Sounds like your plant is not getting enough nutrients. Does the root reach the mineral soil or just sits in the lava rock cap?

osmocote might be a bit too slow release for cryptocoryne.


----------



## Franco (Jun 25, 2010)

The roots grow straight down and then spread out through the soil. I may buy some root tabs but I have a 50 lb bag of osmocote + that I got for free so I'd rather not spend $8+ on a handfull of root tabs.


----------



## EDGE (Feb 28, 2004)

What is the NPK ratio for the osomocote? 

I wonder if the soil has been depleted. How old is the soil? If you are moving the plant around and getting growth right after move for a short period, then maybe the soil is depleted.


----------



## Franco (Jun 25, 2010)

I dont remember what the NPK of oscmocote is offhand but the tank is 9 months old. Its low-med light, no CO2, and the crypt hasn't really grown enough for me to think it is depleting the nutrients that much. It is the only plant in the tank including 4 other kinds of cypts that isn't doing awesome. Since all of the other plants are fine I'm betting the plant is just a crappy plant.


----------



## MacFan (Jul 30, 2006)

Anecdotally, it seems that crypts do better in slightly subdued light... in shaded areas of the tank.
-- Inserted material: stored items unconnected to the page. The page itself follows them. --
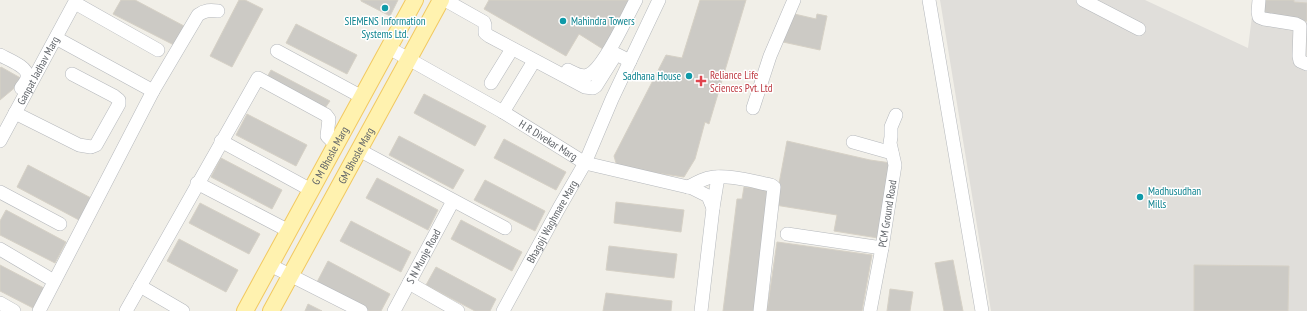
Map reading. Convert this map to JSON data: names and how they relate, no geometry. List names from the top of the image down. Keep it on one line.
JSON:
{"streets":{"main road":["G M Bhosle Marg","GM Bhosle Marg"],"street":["Ganpat Jadhav Marg","H R Divekar Marg","PCM Ground Road","Bhagoji Waghmare Marg","S N Munje Road"]},"crossings":[["H R Divekar Marg","G M Bhosle Marg"],["H R Divekar Marg","GM Bhosle Marg"],["H R Divekar Marg","Bhagoji Waghmare Marg"]],"places":{"other":["SIEMENS Information Systems Ltd.","Mahindra Towers","Sadhana House","Madhusudhan Mills"],"health":["Reliance Life Sciences Pvt. Ltd"]}}
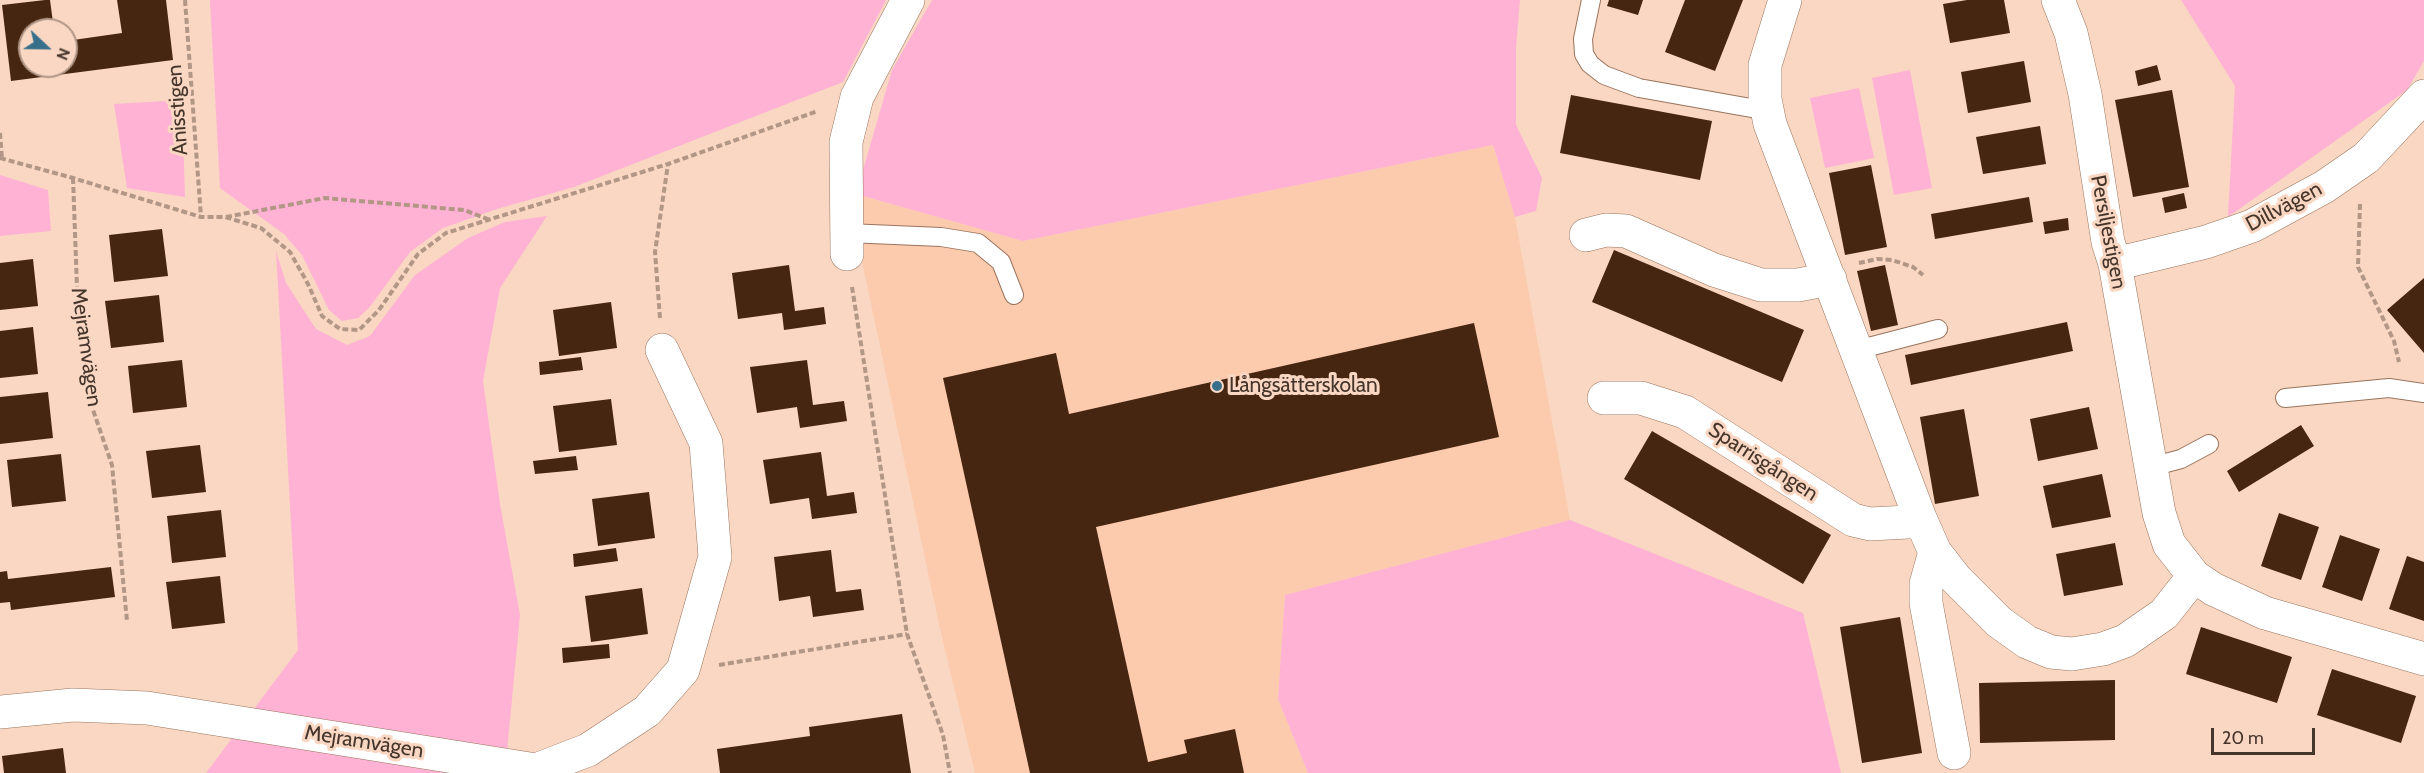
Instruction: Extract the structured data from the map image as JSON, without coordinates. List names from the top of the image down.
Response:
{
  "streets": {
    "street": [
      "Dillvägen",
      "Persiljestigen",
      "Mejramvägen",
      "Sparrisgången"
    ],
    "path": ["Anisstigen"]
  },
  "crossings": [
    ["Dillvägen", "Persiljestigen"]
  ],
  "places": ["Långsätterskolan"],
  "scale_bar": "20 m",
  "north": "right"
}
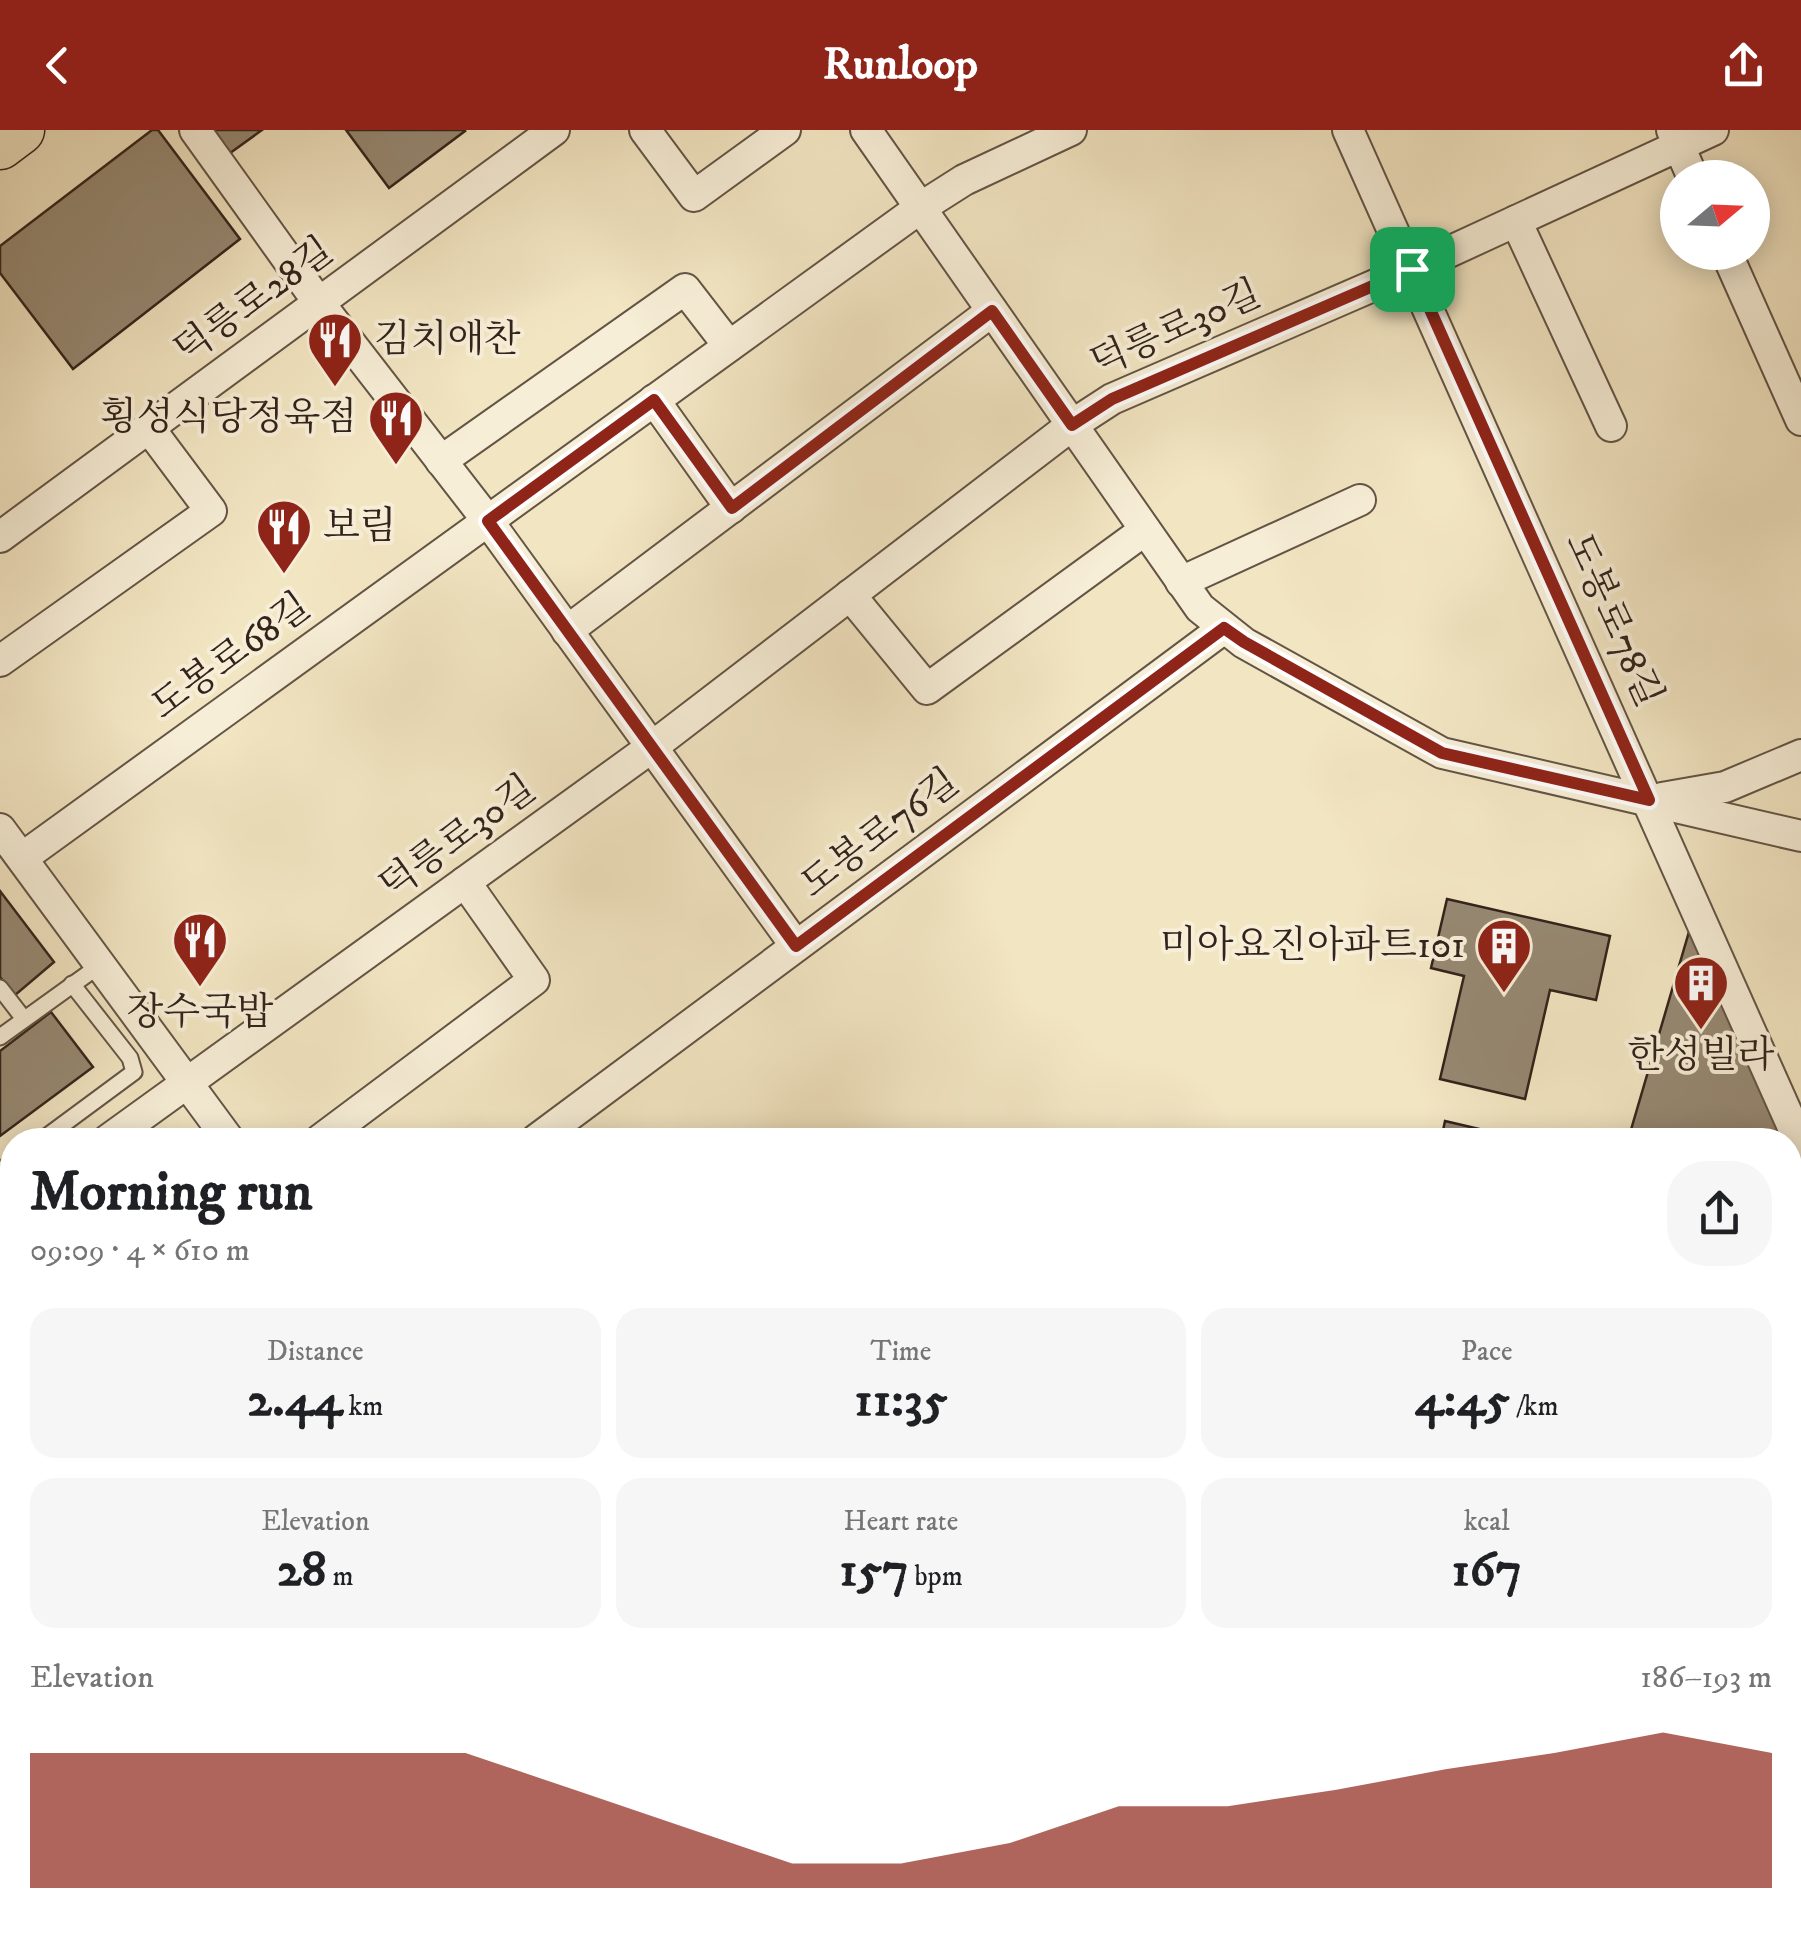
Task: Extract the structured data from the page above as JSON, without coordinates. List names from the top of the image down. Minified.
{"streets":{"street":["덕릉로28길","덕릉로30길","도봉로78길","도봉로68길","도봉로76길"]},"crossings":[["덕릉로30길","도봉로78길"]],"places":{"restaurant":["김치애찬","횡성식당정육점","보림","장수국밥"],"building":["미아요진아파트101","한성빌라"]},"north":"right","page":{"header":"Runloop","heading":["Morning run","09:09 · 4 × 610 m"],"stats":[["Distance","2.44 km"],["Time","11:35"],["Pace","4:45 /km"],["Elevation","28 m"],["Heart rate","157 bpm"],["kcal","167"]],"chart":["Elevation","186–193 m"]}}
Having good water circulation helps spread nutrients and CO2 around. My crypts seem to grow slowly at times, but always well.


----------



## fishfan (Feb 19, 2006)

ddavila06 said:


> i have something similar happen to my crypt wendtii red...it staid put for like a year and one day i was like "this darn thing isnt growing" so i moved it and next thing i know i had like 6-7 plantlets growing all over!! i also added a root tab, try the tab thing.. is it getting direct light or is it shaded?


Me too with Wendtii green. Moved them, put in new tabs, and bingo.


----------



## Tex Gal (Nov 1, 2007)

Sounds like your crypt is not getting enough nutrition. Try aquariumplants.com total substrate pellets, They have NPK and trace elements. I love these. They work wonders for root feeder plants. I use them for my madacasgar lace and it has never in 8 years had a dormant period. All my crypts do great. 

Since you got the osmocote free then why not spend some money on pellets for the crypt. Surely the crypts have cost you something. You can use the osmocote out in your yard. It works great for flowers and such.


----------



## Franco (Jun 25, 2010)

Actually the crypts were all free as well. I found a brand new bird cage out by a dumpster and traded in to the LFS for store credit. I got wendtii green, wendtii bronze, some giant brown one with pink undersides, a couple walkeri luteas, 2 anubias nana petites, and some water sprite. After I got them home I was able to separate the crypts into at least 30 plants. Heck of a deal!


----------



## chad320 (Mar 30, 2010)

Did you add clay to your MTS? I found some clay that works wonders for my crypts.


----------



## Franco (Jun 25, 2010)

Yes, there is clay in the substrate that I found in a stream bed.


----------